Do passo a passo da Odisséia, várias lições. Os heróis não vencem sempre. Os heróis se cansam, mas não desistem. Os heróis usam de força e inteligência nas devidas proporções. Os heróis têm orgulho de si mesmos. Os heróis confiam em suas armas. Os heróis cometem erros banais quando deixam que a vaidade tome conta deles. Os heróis vão ao fundo da dor e ao pico da alegria e satisfação, e aproveitam ambas as situações. Os heróis ouvem os mais sábios. Os heróis lutam contra o destino, e às vezes conseguem mudá-lo. Os heróis são dispostos. Os heróis reconhecem que o caminho é mais importante que a chegada. E, acima de tudo, os heróis são apaixonados por um ideal que guia a sua própria vida, porque é da força da paixão que vem a força pra chegar ao final e encontrar a paz.
A vida apresenta-se diante de todos nós como um caminho de volta para Ítaca. Nebuloso, incerto, turbulento, longo. Cheia de mares revoltos, períodos de calmaria, aventura, e um desejo, lá no fim, de estar bem, de estar em casa, seguro e tranquilo, com a missão cumprida.
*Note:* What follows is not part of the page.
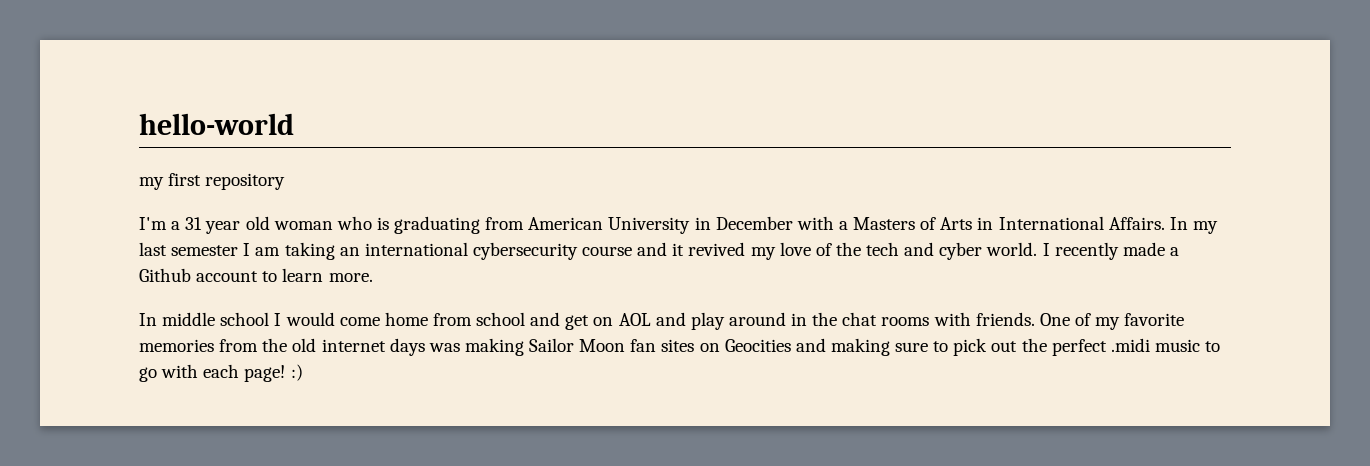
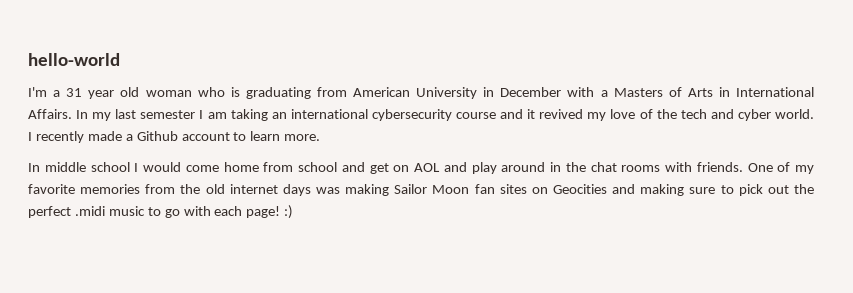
[139,173,286,190] // my first repository -> (120, 59) none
Algumas pessoas passam por esse caminho e são tragadas por ele, se deixam vencer pelo desânimo, pela mediocridade, pela corrupção de seus sonhos e ideais. Outras, até tentam, mas acabam por desistir. Mas há alguns heróis. Gente que passa pelo mesmo caminho, e faz a escolha de lutar, incansavelmente, até chegar lá. O que será que há com eles?
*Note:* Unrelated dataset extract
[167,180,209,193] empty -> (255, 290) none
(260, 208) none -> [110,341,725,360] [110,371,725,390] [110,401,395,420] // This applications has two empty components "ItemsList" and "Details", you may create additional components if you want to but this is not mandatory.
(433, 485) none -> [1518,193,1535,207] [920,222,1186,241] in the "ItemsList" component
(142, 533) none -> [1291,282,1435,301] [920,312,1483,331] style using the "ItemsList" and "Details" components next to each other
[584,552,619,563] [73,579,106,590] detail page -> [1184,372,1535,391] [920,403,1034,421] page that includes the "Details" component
Os gregos acreditavam que os heróis eram mortais que tinham sido untados pelos deuses em uma calda especial, que os enchia de bravura, força e coragem. Mas há quem acredite que os heróis são aqueles de espírito forte e luminoso, que escolhem ser assim, que escolhem lapidar-se para enfrentar a dor. E, o mais lindo de tudo, enfrentam. E mesmo quando perdem, acabam ganhando. Os heróis são pessoas especiais, ainda que não sejam famosos como Ulisses ou Aquiles. São vencedores não porque ganham, mas porque escolheram encarar a adversidade ao invés de evitá-la.
Há uma passagem da Odisséia que é de tocante beleza e simbolismo. Ulisses e seus marinheiros passam pela Ilha das Sereias, monstros marinhos que possuíam metade do corpo em forma de mulher e metade em forma de aves de rapina. Seu canto, extremamente belo e misterioso, atraía os marinheiros para o mar, e depois de ficarem loucos, eles atiravam-se ao mar, e acabavam por morrer afogados. Na ilha, ficavam apenas os esqueletos, recobertos por peles ressequidas, e o mar tingido de sangue. Avisado pela bela feiticeira Circe desse perigo, Ulisses amassa com as próprias mãos um pouco de cêra, e entrega aos seus marinheiros para que eles tapem os ouvidos e não se deixem envolver pelo canto. Quanto a ele, pediu que o amarrassem num mastro, bem amarrado, e que não tapassem os seus ouvidos, pois ele queria passar por ali, mas não queria deixar de ouvir o canto tão belo e sedutor. Queria experimentar o perigo para poder saber o que venceu.
Claro, Ulisses teve sorte. Mas não só isso. Ser o herói da própria história é uma escolha e um mérito de cada um. E que bom que é assim."

Não, pessoal, não é meu... não registrei quem era o autor(a), se alguém souber e puder me dizer, agradeço! Só achei que valia postar!